Reputation: 31
I'm trying to find a way to strip BBCode from a string. The modules that I've found (BBCode and Post Markup) seem to only translate them to HTML rather than just remove the BBCode and return a clean string. If I'm missing something and one of those actually does what I'm asking I'd love some direction on it :)
Otherwise, are there any ways to strip BB Code from a string and return plain text?
Upvotes: 1
Views: 1684
Reputation: 102862
Your answer is actually within the bbcode
module. Unfortunately, the relevant method is not in the documentation, but if you search through the code it's there: Parser.strip()
. For example:
import bbcode
parser = bbcode.Parser()
code = "[code]a = [1, 2, 3, 4, 5][/code]"

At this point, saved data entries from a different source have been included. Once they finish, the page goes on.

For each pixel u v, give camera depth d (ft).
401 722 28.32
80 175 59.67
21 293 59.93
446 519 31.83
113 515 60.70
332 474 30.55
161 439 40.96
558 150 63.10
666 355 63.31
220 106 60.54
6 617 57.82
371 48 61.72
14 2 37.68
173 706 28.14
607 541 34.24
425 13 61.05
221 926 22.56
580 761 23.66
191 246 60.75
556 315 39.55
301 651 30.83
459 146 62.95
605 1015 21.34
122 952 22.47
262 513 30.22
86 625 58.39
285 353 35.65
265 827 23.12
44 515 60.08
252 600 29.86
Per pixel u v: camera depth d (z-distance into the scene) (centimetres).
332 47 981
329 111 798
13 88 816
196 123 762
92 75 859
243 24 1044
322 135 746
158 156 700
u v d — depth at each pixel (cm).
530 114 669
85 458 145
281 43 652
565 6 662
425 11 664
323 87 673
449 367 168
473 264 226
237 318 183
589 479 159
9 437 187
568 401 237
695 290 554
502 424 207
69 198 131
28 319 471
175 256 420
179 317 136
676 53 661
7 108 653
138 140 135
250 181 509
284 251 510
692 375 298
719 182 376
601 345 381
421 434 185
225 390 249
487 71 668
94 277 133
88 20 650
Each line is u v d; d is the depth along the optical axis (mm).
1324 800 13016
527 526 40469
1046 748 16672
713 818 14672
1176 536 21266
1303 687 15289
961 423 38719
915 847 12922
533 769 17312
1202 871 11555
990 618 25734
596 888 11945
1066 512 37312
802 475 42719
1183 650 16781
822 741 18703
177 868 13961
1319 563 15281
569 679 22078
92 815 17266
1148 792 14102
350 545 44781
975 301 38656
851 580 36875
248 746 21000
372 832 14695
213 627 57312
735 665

plain_txt = parser.strip(code)
print(plain_txt)
'a = [1, 2, 3, 4, 5]'
Unfortunately, both Robᵩ's regex-based answer and postmarkup
suffer from the same problem - the inability to differentiate between BBCode ([list][*]Item 1[*]Item 2[/list]
, [color=red]I hate color-blind people![/color]
, etc.) and the embedded code example I used above (they both return a =
), or a line like
I'm feeling sad :[ But, eating ice cream cheers me up! :]
which simply returns
I'm feeling sad :
This is possible because bbcode
tokenizes the string first, searching for valid BBCode tokens, and identifying the rest as just parts of the overall text. Parser.strip()
then just throws the BBCode tokens away and reassembles the text, while the formatting methods turn those tokens into XHTML markup, and splice in the rest where appropriate.
Upvotes: 3
Reputation: 168636
Depending upon your needs, this might be sufficient:
#UNTESTED
import re
with open("some_input_file.txt") as input_file:
for s in input_file:
s = re.sub('\[.*?]','',s)
print s
Upvotes: 0